Taliban’ın vahşi cinayetler estirerek yarattığı dehşet ikliminden faydalanıp Afganistan’a hakim olması, uygarlığın yerel bir yenilgisidir.

Bu cinayet ve vahşet hareketini Türk Kurtuluş Savaşı’na benzetmek; koyun keser gibi kendi yurttaşını kesen Taliban cinayetlerine bir biçimde ortak olmaktır.

Unutulmasın ki bu vahiyci ideolojinin vahşi temsilcileri, oradan Türkiye’yi bile olumsuz biçimde etkileyecektir.
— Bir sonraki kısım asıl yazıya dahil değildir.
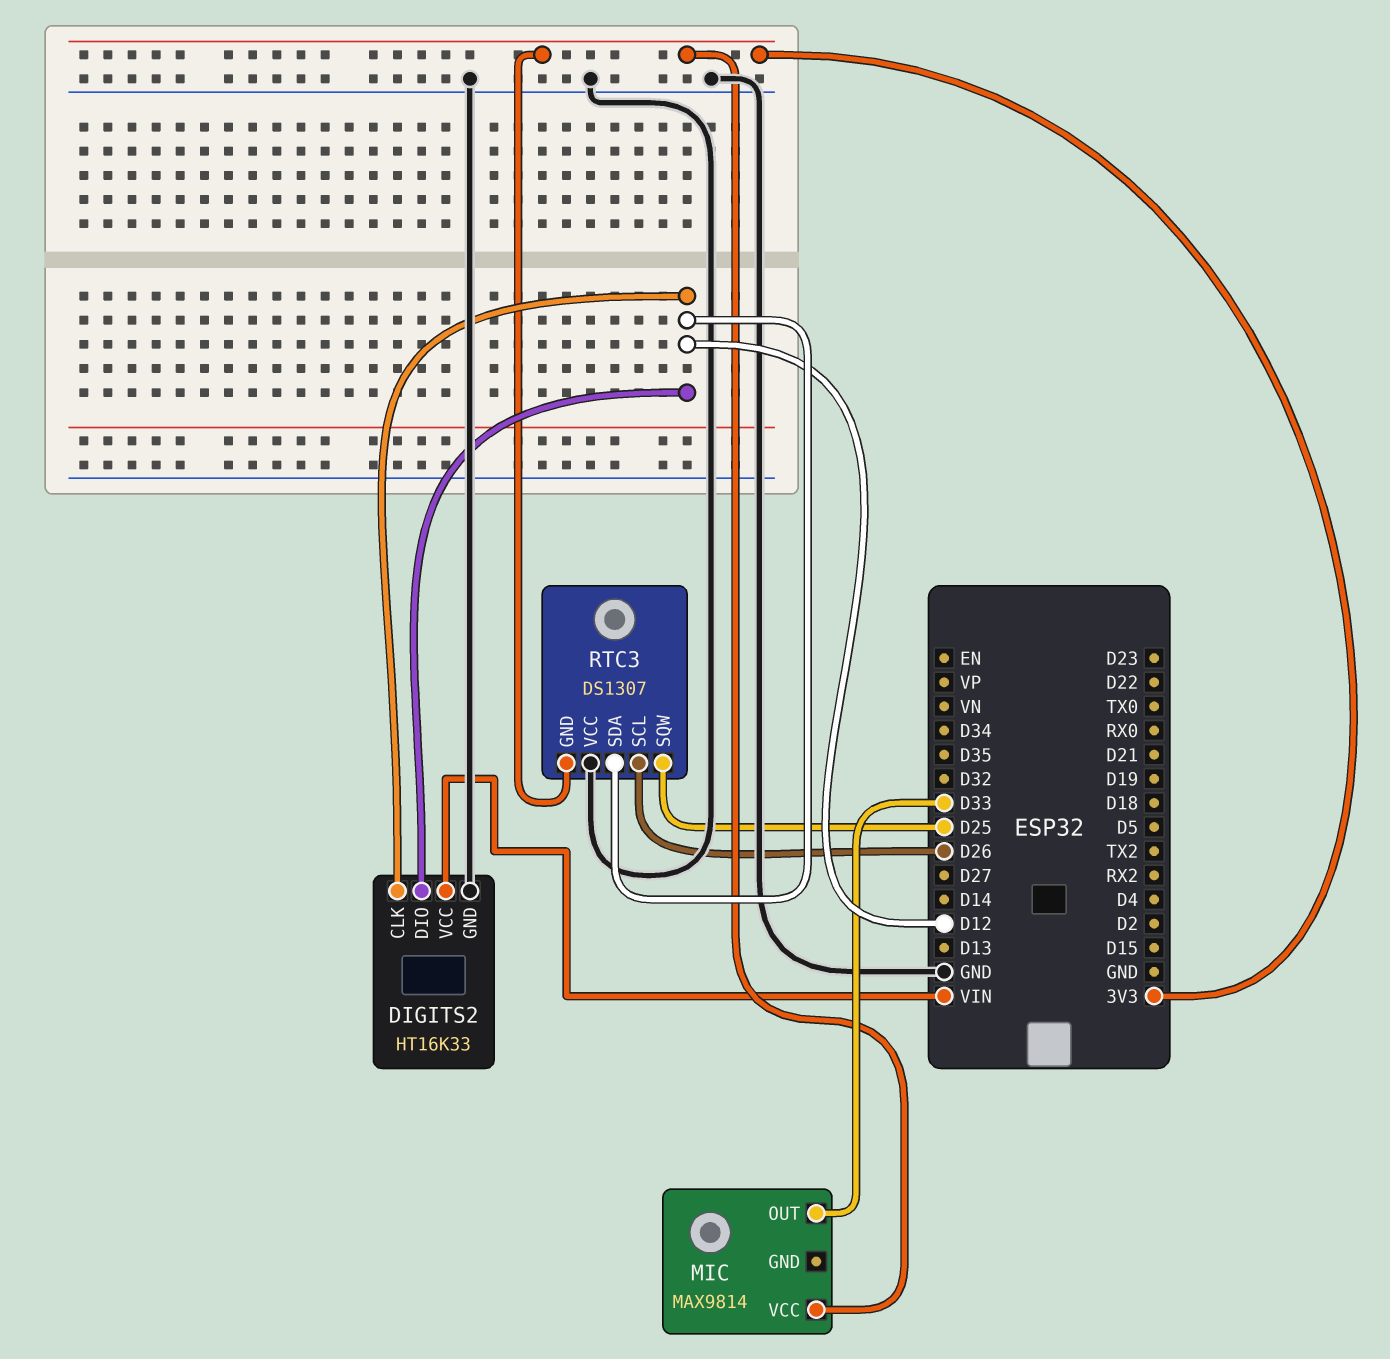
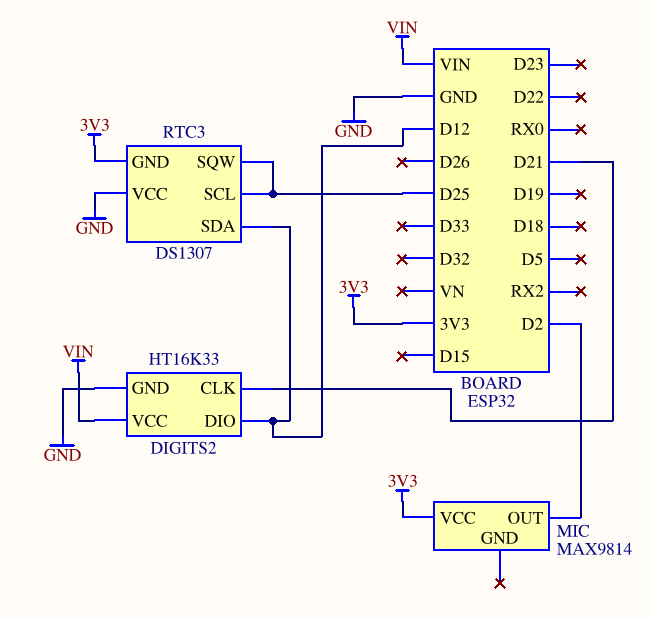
DIGITS2 pin CLK: D12 -> D21
MIC pin OUT: D33 -> D2
RTC3 pin SCL: D26 -> D25

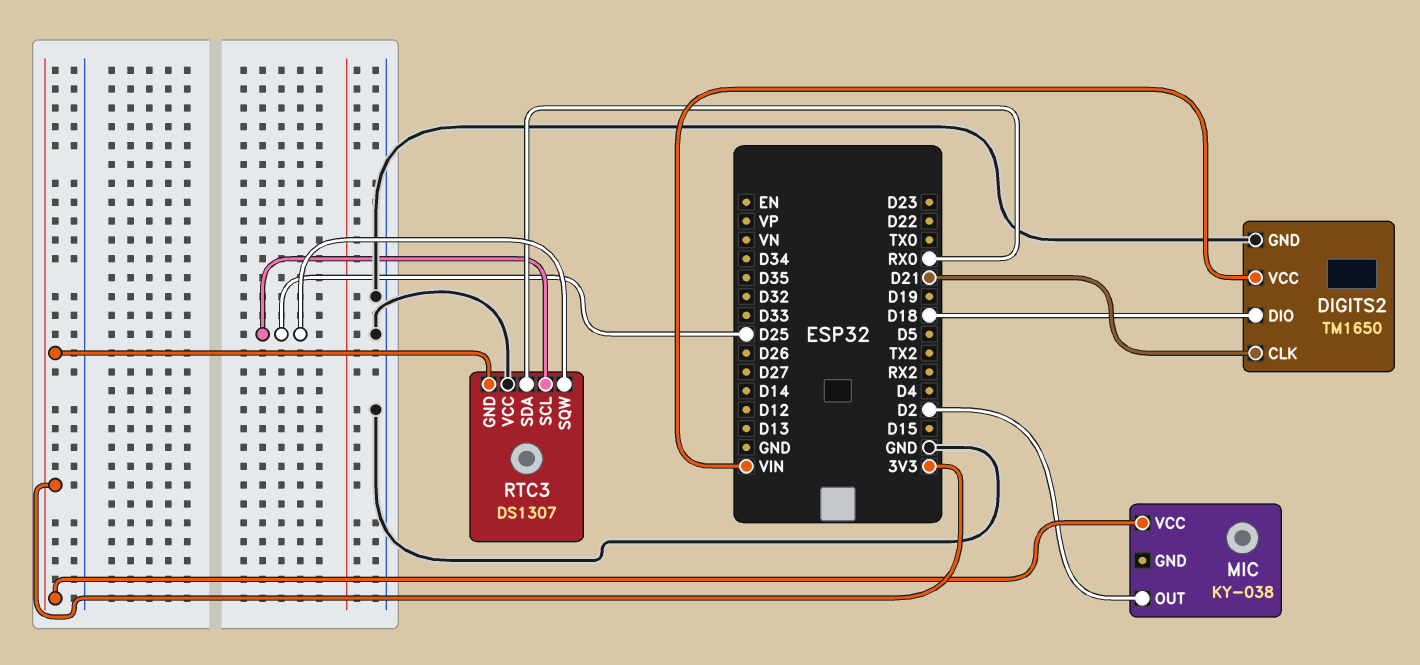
DIGITS2: HT16K33 -> TM1650
DIGITS2 pin DIO: D12 -> D18
MIC: MAX9814 -> KY-038
RTC3 pin SDA: D12 -> RX0

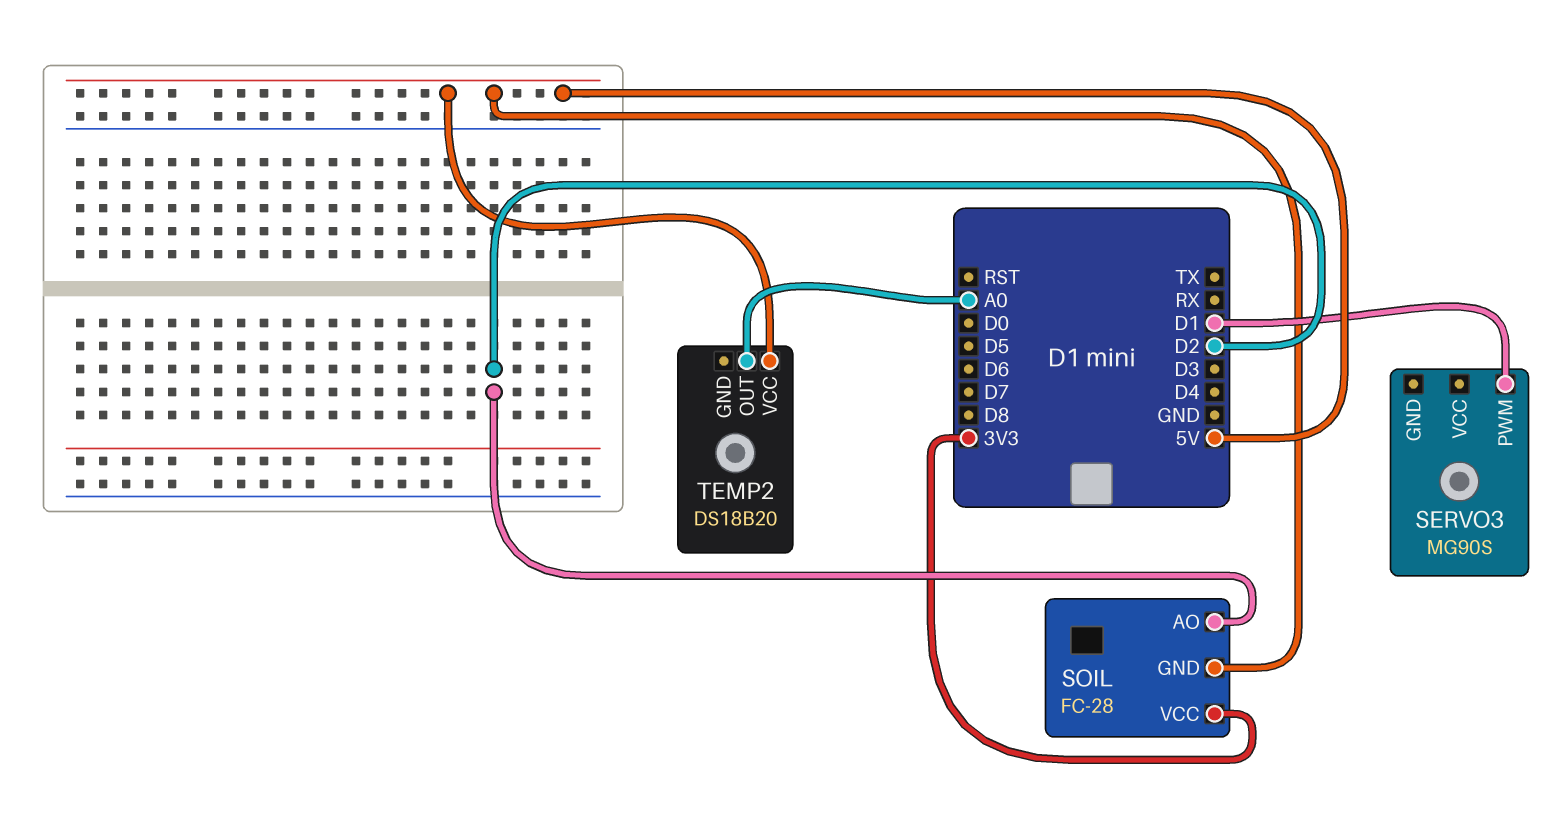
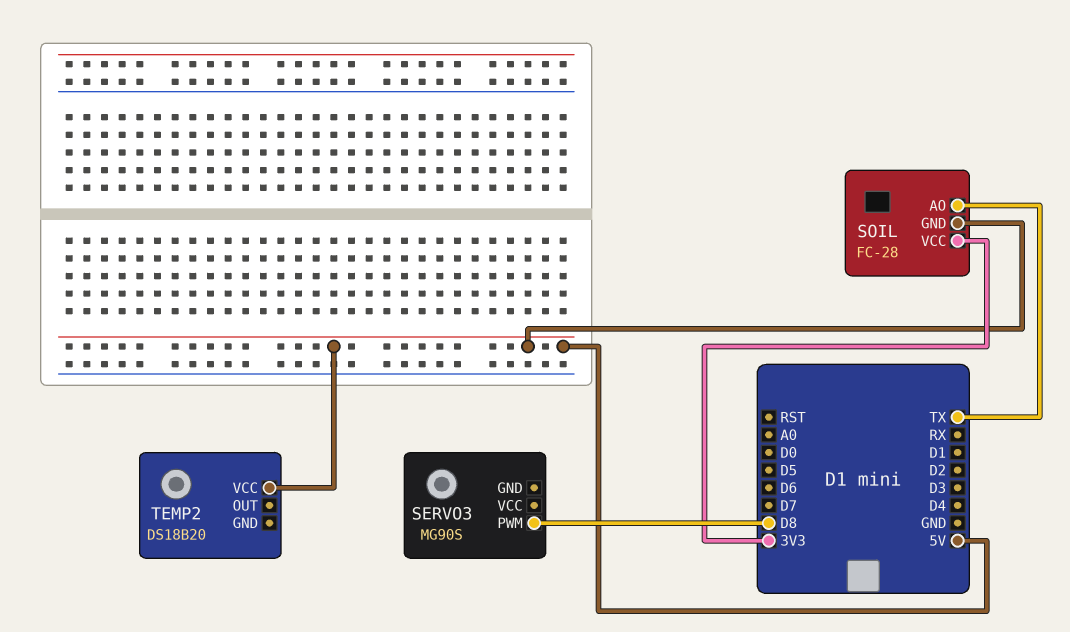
SERVO3 pin PWM: D1 -> D8
SOIL pin AO: D2 -> TX
TEMP2 pin OUT: A0 -> none

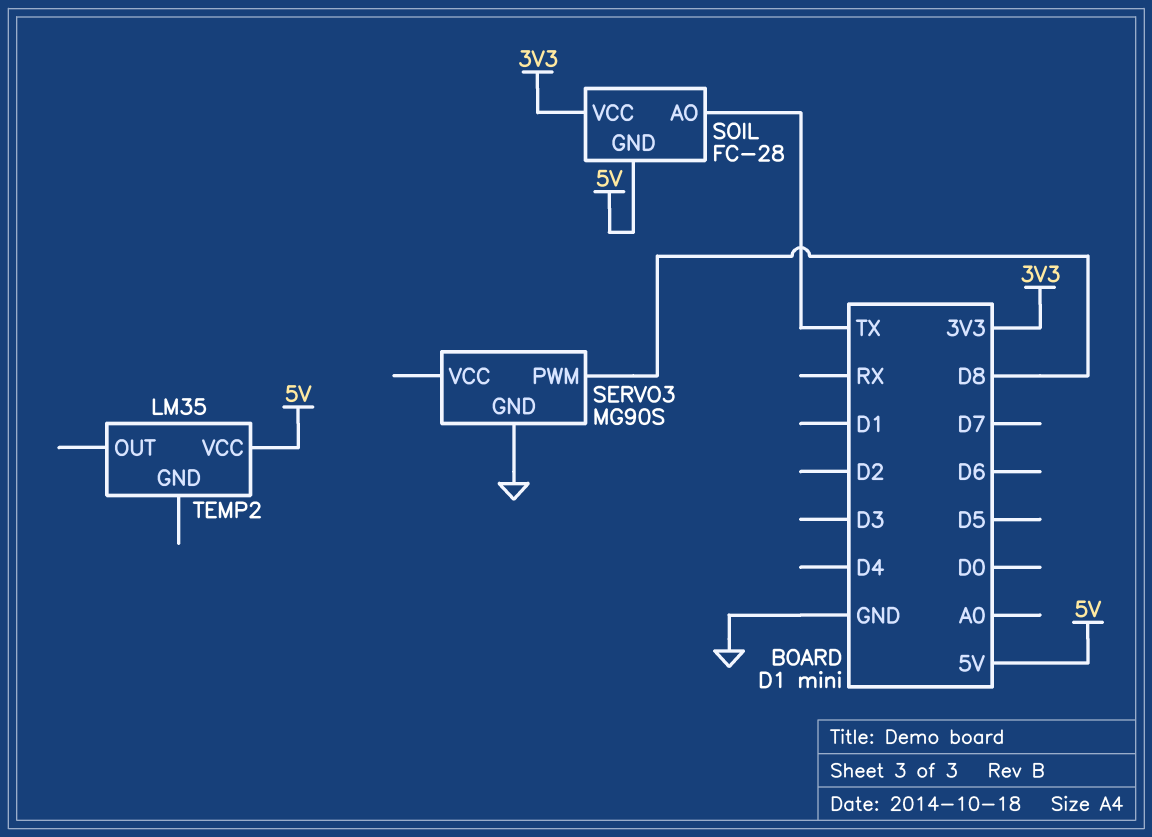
SERVO3 pin GND: none -> GND
TEMP2: DS18B20 -> LM35

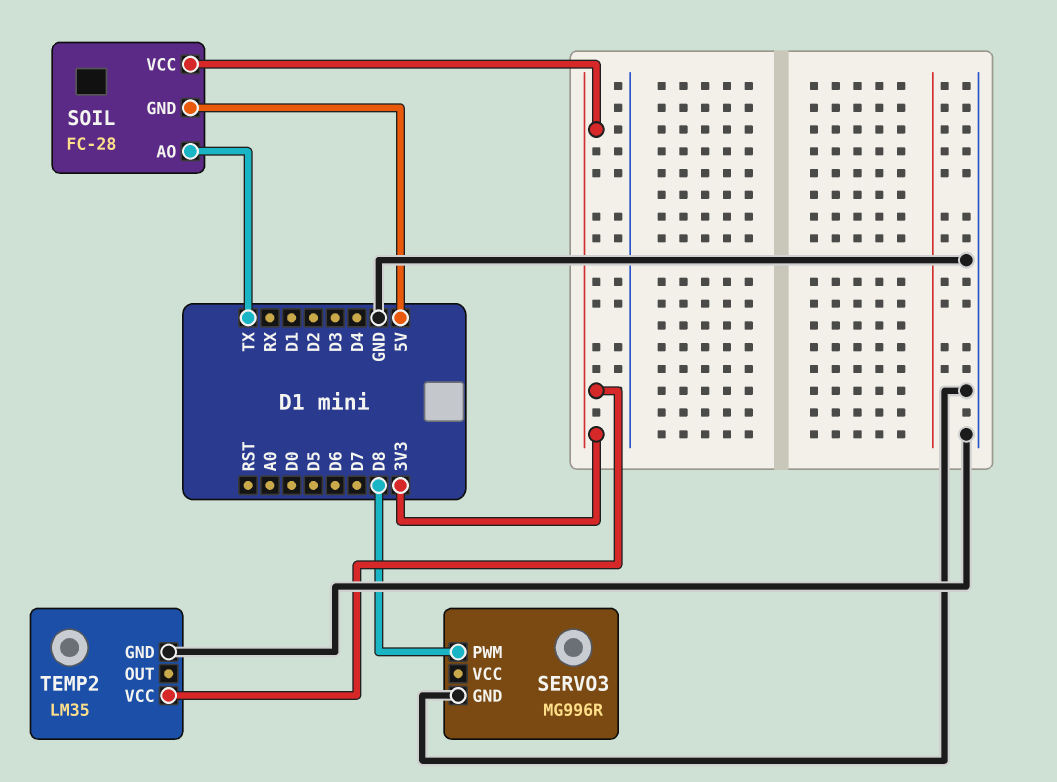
SERVO3: MG90S -> MG996R
TEMP2 pin GND: none -> GND
TEMP2 pin VCC: 5V -> 3V3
Erdoğan iktidarının tek adamcı iç politikası zaten Taliban’a benzer bir ideolojiyle yürütülmektedir. Dış politikada da bu İslamcı teröristleri koruma dürtüsü baskındır. Bunun en somut örneği Suriye’nin İdlib kentine doluşan IŞİD militanlarına yaratılan koruma şemsiyesidir.

İktidar destekçilerinin yakında Suriye’de on binlerce sivili vahşice katleden bu cihatçı teröristleri de “Antiemperyalist mücadele veriyorlar”  diye överlerse şaşırmayın.